Task goal: Reproduce word for word the part of the sentencing report starting at "In front of" and ending at "the paddle broke.".

Illegal activities of sects

Committee on Legal Affairs and Human Rights April 13, 1999
by Mr Adrian Nastase

In front of a packed courtroom Thursday an Everett-based religious leader was sentenced to 90 days in jail for spanking a young female church member until the paddle broke.

Michael M. Follett, 49, pleaded guilty in April to one count of third-degree assault. Follett is the leader of a group formerly called the Liberty and Freedom Church.

The group still exists and many supporters and some opponents attended his sentencing.

"It's a very troubling case," Snohomish County Superior Court Judge Larry McKeeman said.

The assault left the young woman bloody, bruised and with a swollen face, McKeeman said.

It was a "brutal assault, humiliating experience," McKeeman added. "And I don't think it stretches the point to call it sadistic. I believe it's the type of action that demands jail time."

Liberty and Freedom became the focus of a criminal investigation in 1997 after some members told police they'd been beaten and otherwise abused.

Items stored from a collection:
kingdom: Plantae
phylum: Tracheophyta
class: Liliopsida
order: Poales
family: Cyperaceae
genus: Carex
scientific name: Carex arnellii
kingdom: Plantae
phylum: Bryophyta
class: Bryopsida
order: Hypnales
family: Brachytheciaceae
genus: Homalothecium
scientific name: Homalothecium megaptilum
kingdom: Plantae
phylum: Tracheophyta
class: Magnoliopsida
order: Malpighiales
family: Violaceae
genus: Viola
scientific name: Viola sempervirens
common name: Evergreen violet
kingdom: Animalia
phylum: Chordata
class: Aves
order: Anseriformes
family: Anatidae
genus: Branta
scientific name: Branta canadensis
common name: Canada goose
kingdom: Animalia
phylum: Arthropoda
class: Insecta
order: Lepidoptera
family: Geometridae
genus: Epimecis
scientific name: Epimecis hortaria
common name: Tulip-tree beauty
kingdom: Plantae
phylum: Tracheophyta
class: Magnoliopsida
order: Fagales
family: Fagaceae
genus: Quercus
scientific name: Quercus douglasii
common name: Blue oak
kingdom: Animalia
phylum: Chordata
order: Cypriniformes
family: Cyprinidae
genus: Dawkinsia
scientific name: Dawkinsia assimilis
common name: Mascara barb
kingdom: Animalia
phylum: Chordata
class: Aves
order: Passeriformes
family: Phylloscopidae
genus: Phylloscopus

Exercise response:
In front of a packed courtroom Thursday an Everett-based religious leader was sentenced to 90 days in jail for spanking a young female church member until the paddle broke.